Выбрать главу

Толчком к написанию трактата послужил разговор с Мазилой. Твои прогнозы и оценки поразительным образом подтверждаются, сказал Мазила. В чем тут дело? Очень просто, ответил Шизофреник. Надо предсказывать лишь то, что предсказуемо, и оценивать лишь то, в отношении чего имеют смысл оценки. А как отделить предсказуемое от непредсказуемого и оцениваемое от неоцениваемого, спросил Мазила. Для этого у меня есть своя теория, сказал Шизофреник. Расскажи мне ее, попросил Мазила. Попробую, сказал Шизофреник. Только предупреждаю, она заведомо не научная. Пусть, сказал Мазила, лишь бы она была верная. Кроме того, продолжал Шизофреник, для применения моей теории нужны не столько размышления, сколько терпение. Приняли, допустим, у тебя заказ, намекнули на новый, напечатали пару строчек о твоей работе без упоминания имени. Кажется, наступают новые веяния. А по моей теории новых веянии для тебя не может быть. Потерпи немного, и сам в этом убедишься.

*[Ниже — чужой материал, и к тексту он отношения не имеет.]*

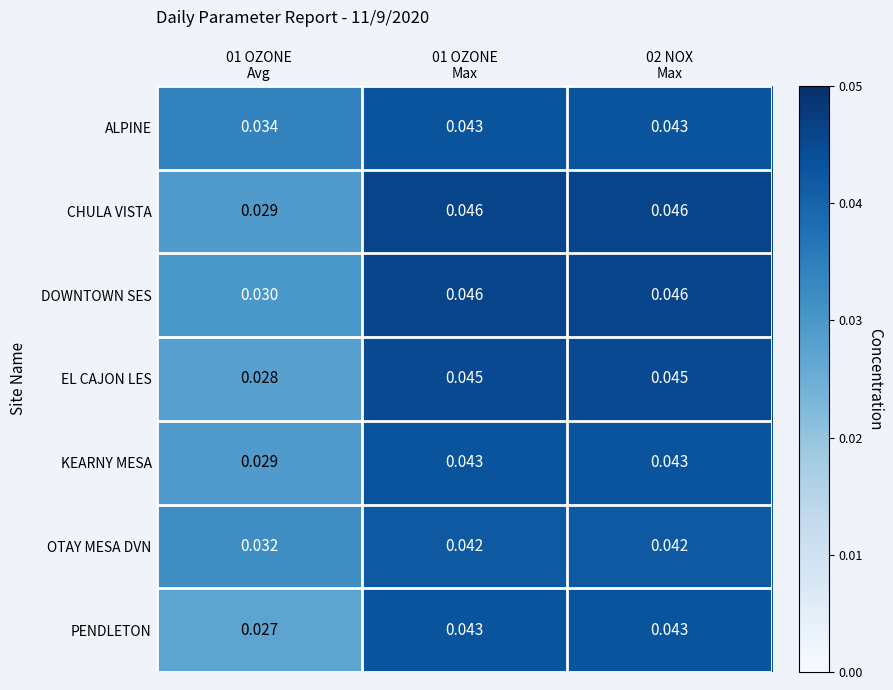

Which series has the largest total across all categories?

DOWNTOWN SES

Я в этом убеждался много раз, сказал Мазила, Верно, сказал Шизофреник. Но для тебя это каждый раз выступает как случайный факт, а не как нечто такое, что неизбежно и предсказуемо теоретически. Наконец, моя теория, как и любая другая теория, тривиально проста, а научиться ею пользоваться очень сложно. Подобно тому, как трудно обучиться ибанцу есть рис палочками. Твоя теория меня интересует как чисто интеллектуальное явление, сказал Мазила, а не как пособие для благоразумного поведения. А для поведения у меня есть интуиция. В армии я играл в очко. И неплохо. Один раз выиграл получку чуть ли не у всего летного состава эскадрильи. Целую наволочку денег набил. Потом три дня пропивали. Метод у меня был простой. Выделяю десятку, которую не жаль продуть. Проигрываю - ухожу. Выигрываю - бью на двадцать. Проигрываю ухожу. Выигрываю - бью на сорок. И так далее в случае удачи. Когда выигрыш достаточно велик, бью на весь банк. Иногда процесс игры затягивался достаточно долго, и я выигрывал. Здорово, сказал Шизофреник. У тебя голова настоящего ученого, а не художника. Твой метод, как и моя теория, аффективен лишь при одном условии: чтобы где-то играли регулярно в течение достаточно длительного времени. А времени нам отпущено не так уж много.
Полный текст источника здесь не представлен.